Jika saja tidak memperhatikan para pekerja itu, aku mungkin akan lupa bahwa besok adalah perayaan terpenting di Agni. Hari dimana seluruh penduduk distrik akan berkumpul seharian di pusat distrik, menyambut kedatangan presiden membacakan pidatonya. Hari yang secara resmi di sebut Hari Mada.
Mada, Sang Pahlawan Revolusi. Begitulah mereka menyebutnya. Itu terjadi hampir 130 tahun lalu. Masa-masa terkelam bagi tanah ini sebelum Agni berdiri dua tahun setelahnya. Itu adalah masa dimana Pemerintahan rasis digulingkan oleh orang-orang pemberani yang dikumpulkan Sang Mada. Itulah era kemenangan, dan kejadian itu diabadikan diseluruh distrik dalam bentuk alun-alun kota dan patung Mada yang menatap kelangit, sebagai salah satu cara untuk menghormatinya setiap satu tahun sekali akan perjuangannya memimpin kaum Revolusonis. Ia membawa harapan dan kesejahteraan, yang sekirnya masih diperjuangkan hingga hari ini. Atau aku boleh mengatakannya. Itu tidak pernah terasa.
Sistem distrik memaksa kami untuk hidup di bawah konsep Masyarakat Produktif, sebuah haluan dasar yang secara teoritikal memiliki makna bagus sebagai upaya untuk membangun Agni lebih baik. Itu adalah seperangkat ide,aturan dan motivasi bagi seluruh elemen masyarakat untuk berjuang bersama-sama membangun negeri ini lewat pengabdian dalam menyokong Industri untuk beroperasi. Demi tercapainya kesejahteraan Agni dan Semangat utopis mereka. Seribu tahun kejayaan Agni.

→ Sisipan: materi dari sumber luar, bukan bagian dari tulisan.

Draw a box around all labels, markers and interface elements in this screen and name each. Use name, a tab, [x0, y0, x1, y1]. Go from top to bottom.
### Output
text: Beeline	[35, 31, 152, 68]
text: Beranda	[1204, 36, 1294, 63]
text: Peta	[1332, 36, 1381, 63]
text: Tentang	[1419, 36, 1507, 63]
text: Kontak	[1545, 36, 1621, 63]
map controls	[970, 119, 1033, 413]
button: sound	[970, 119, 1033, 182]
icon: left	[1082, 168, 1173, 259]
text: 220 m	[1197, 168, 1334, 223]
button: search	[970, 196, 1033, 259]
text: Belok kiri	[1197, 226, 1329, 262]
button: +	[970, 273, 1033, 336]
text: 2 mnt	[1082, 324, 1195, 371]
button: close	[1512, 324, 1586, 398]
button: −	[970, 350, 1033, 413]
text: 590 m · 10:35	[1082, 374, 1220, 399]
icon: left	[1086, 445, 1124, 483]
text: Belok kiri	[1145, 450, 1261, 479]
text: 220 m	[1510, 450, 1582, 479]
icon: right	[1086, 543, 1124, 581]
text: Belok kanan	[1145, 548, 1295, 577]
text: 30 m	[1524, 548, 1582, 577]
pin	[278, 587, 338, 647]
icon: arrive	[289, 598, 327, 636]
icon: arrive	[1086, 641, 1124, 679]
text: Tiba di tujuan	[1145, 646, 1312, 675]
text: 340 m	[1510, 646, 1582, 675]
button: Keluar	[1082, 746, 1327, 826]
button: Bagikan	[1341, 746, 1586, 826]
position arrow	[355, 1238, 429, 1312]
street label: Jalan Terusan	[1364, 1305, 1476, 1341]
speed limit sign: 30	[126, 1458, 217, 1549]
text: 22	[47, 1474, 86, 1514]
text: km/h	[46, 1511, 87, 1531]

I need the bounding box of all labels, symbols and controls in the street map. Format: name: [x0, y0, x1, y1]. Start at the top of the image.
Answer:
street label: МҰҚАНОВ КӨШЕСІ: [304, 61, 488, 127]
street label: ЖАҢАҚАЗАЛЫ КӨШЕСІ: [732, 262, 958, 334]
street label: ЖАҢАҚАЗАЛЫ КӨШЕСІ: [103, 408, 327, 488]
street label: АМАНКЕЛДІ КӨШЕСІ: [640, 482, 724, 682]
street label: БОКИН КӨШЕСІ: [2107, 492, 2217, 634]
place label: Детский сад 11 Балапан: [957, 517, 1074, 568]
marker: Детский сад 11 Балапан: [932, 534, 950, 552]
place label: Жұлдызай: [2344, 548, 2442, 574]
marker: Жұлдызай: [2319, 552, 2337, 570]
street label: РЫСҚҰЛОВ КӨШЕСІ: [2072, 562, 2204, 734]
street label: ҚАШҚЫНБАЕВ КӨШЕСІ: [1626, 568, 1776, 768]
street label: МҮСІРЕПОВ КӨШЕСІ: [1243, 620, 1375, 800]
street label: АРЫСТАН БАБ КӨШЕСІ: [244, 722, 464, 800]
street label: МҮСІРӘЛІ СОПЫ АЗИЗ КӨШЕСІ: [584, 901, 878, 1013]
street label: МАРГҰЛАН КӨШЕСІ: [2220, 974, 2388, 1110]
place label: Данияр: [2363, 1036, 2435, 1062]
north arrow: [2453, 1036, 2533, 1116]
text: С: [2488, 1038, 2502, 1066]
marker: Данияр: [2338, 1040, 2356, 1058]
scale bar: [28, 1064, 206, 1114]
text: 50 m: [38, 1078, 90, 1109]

Ada satu hal yang harus kami patuhi dalam Konsep Masyarakat Produktif, satu garis besar dari semua poin-poin penting itu adalah : Kau tidak boleh terlihat malas, lemas dan selalu datang bekerja tepat waktu, atau dirimu akan tamat dan digantikan oleh orang lain. Tamat dalam artian ini, kau akan menerima surat Keputusan Pemecatan dan uang pesangon selama dua bulan. Setelah itu, hidupmu hanya akan di topang bantuan pemerintah berupa Protein Padat. Meski itu bentuk kemurahan Pemerintah dalam membantu masyarakat, Protein Padat adalah makanan pokok yang akan aku makan jika benar-benar tidak ada satupun yang bisa dimakan. Benda berbentuk kotak, bertekstur kenyal dan berwarna hitam kusam itu bagiku hanya cadangan disaat benar-benar tidak ada yang bisa dimakan. Aku lebih mengandalkan makanan sintetis yang bisa dibeli di waralaba berijin khusus, meskipun untuk bisa mendapatkannya mengandalkan keberuntungan.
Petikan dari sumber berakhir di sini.